Twenty-five years of market dominance has left the PC architecture unopposed. That may not be entirely good
Written by Leader , Contributor

After 25 years of the IBM PC, it's hard to remember that the IT system ever consisted of more than the binary system of the bloated red giant of Wintel and the sputtering white dwarf of Apple, with perhaps a few swarms of Linux distro asteroids cluttering up the place. Yet the past quarter-century has seen many other strange comets swing past, each offering a glimpse of what might have been.

Although it wasn't the only 16-bit computer launched in 1981, the IBM PC was the only one based on the Intel 8088 chip. Most opinion at the time favoured Motorola's 68000 processor, which had many claims to be the better design — and had IBM followed that path, it is very possible that Microsoft would not have been chosen as the software provider.

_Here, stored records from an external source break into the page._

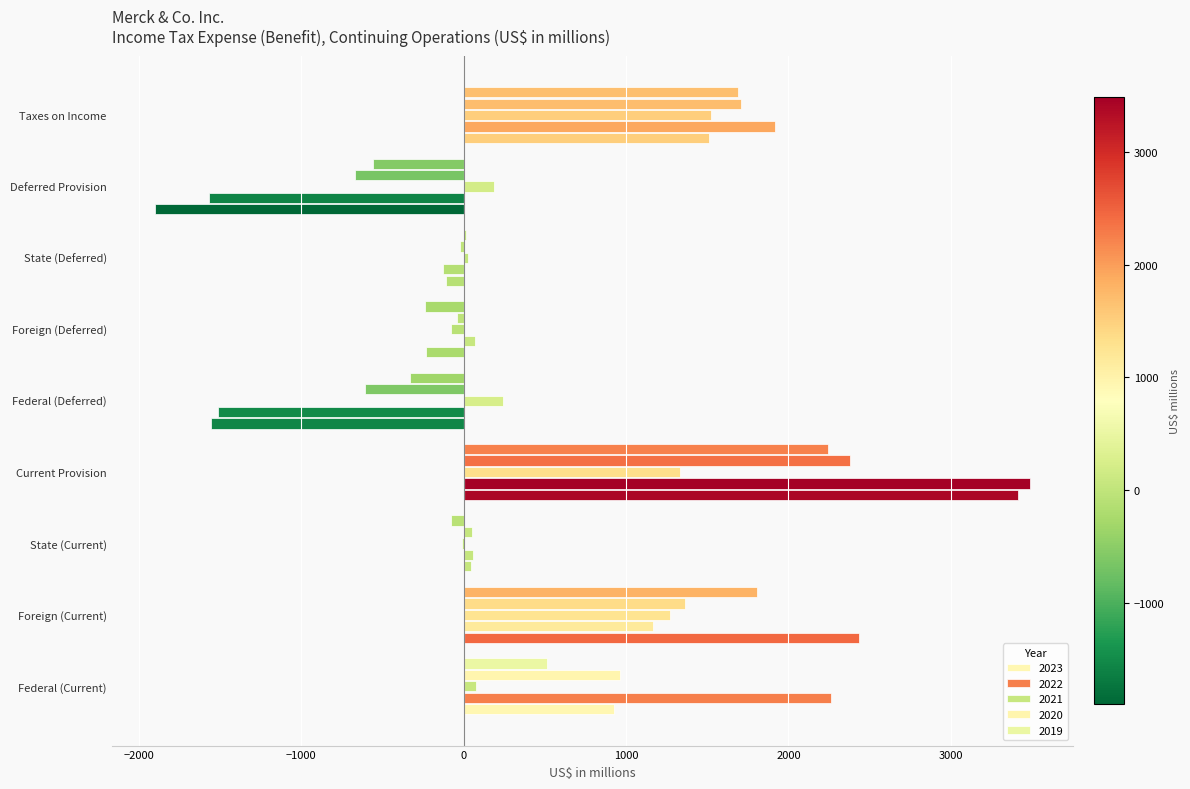

What is the lowest value of the 2022 series?

-1568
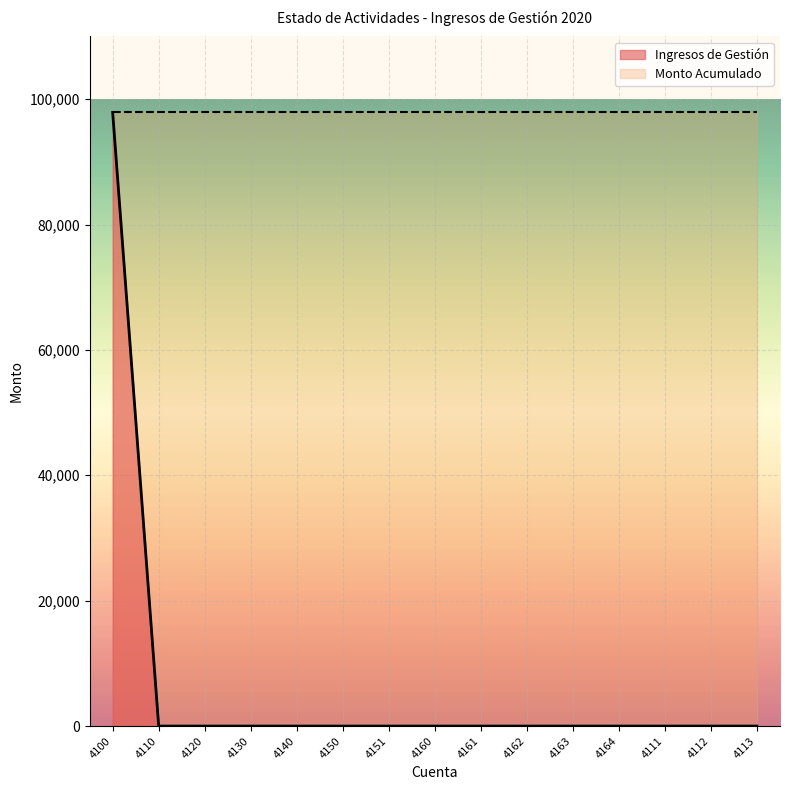

What is the difference between the maximum and minimum values?

97880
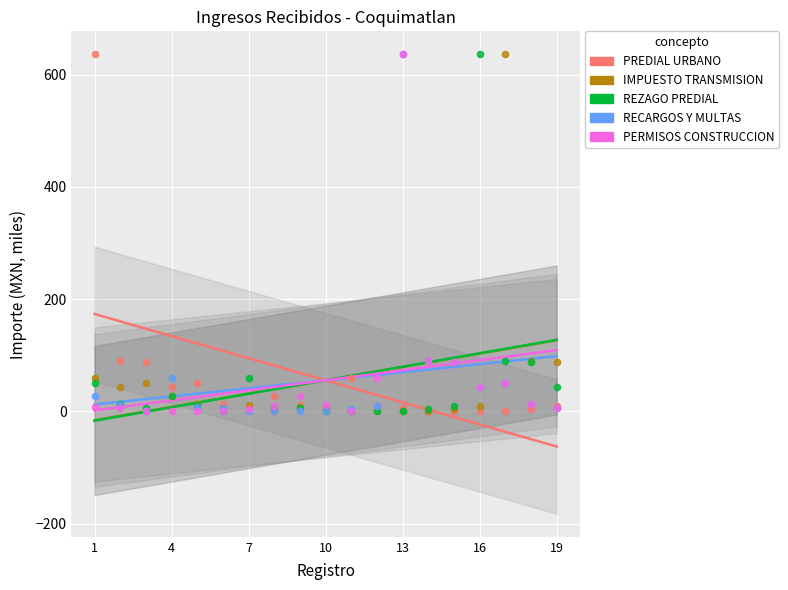

Which series contains the highest Y value?

PREDIAL URBANO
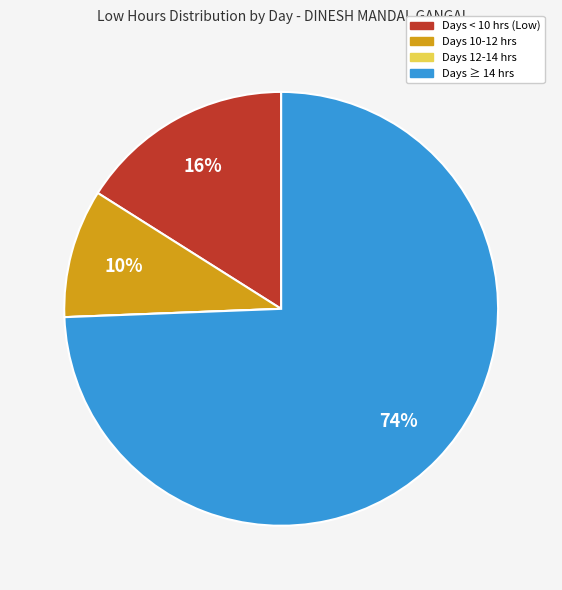

To the nearest percent, what is the average slice percentage?

25%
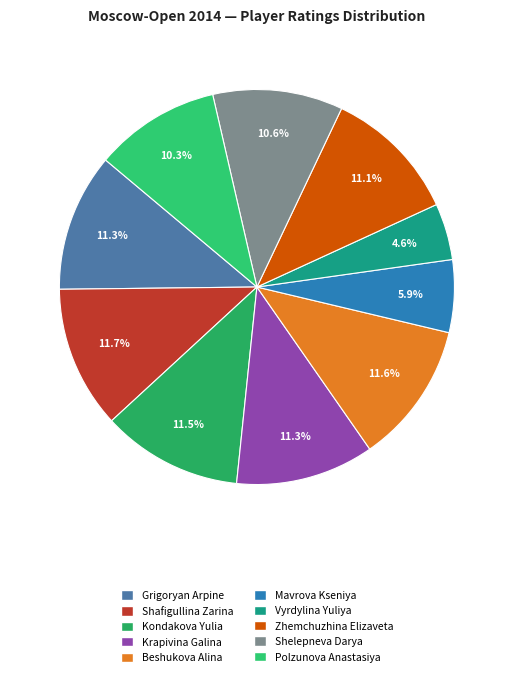

Does Grigoryan Arpine represent more than half of the total?

No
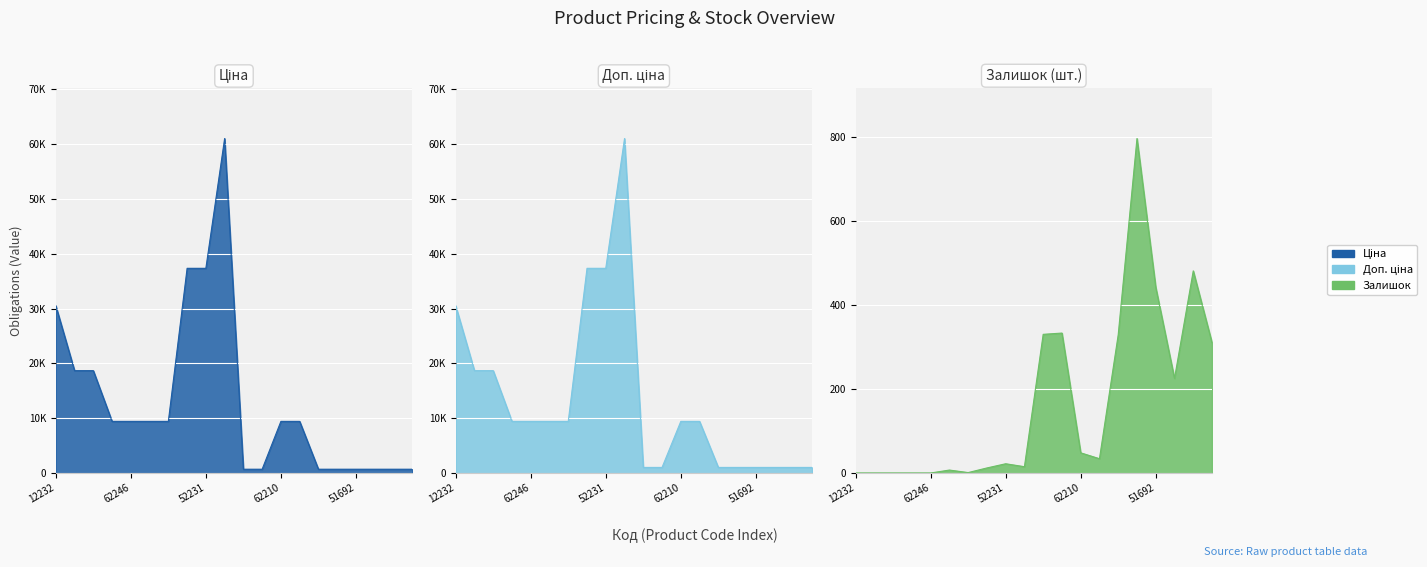

What is the highest value of the Залишок series?

796.0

Nobody can say how IT history would have changed, but it's worth remembering that while the PC world was working its way slowly through moderate competencies such as the VGA adaptor and the early years of Windows, the 68K world had the Macintosh, the Amiga and the Atari ST. We cannot tell whether the state of the art in 2006 would be much further advanced, but we may confidently predict we'd have got here a lot quicker.

But IBM was by no means the worst of the class of 1981. History is mercifully silent on the ICL Personal Computer, launched with technology that was already geriatric. Other companies were also on their way out — Xerox with its slow 820, Tandy with its ageing TRS-80 range, Lucas with its end-of-an-era NASCOM-3 — while others were setting up for bursts of success of varying lengths.

Osborne demonstrated that portable need not mean light, while Acorn and Sinclair prepared the ground for revolutions yet to come with the BBC Micro and the ZX81. They provided the UK with a generation of adept programmers in a way that no subsequent designs have matched — but that's a subject for another time.

Of the 50-odd companies launching personal computers that year, only HP and Toshiba remain in the trade. Even IBM has left the building — rejected at length by the empire it built. Students of business and technology will argue for decades to come about IBM's mistakes and successes, but for richer or poorer, better or worse, we will be living with that company's legacy for years to come.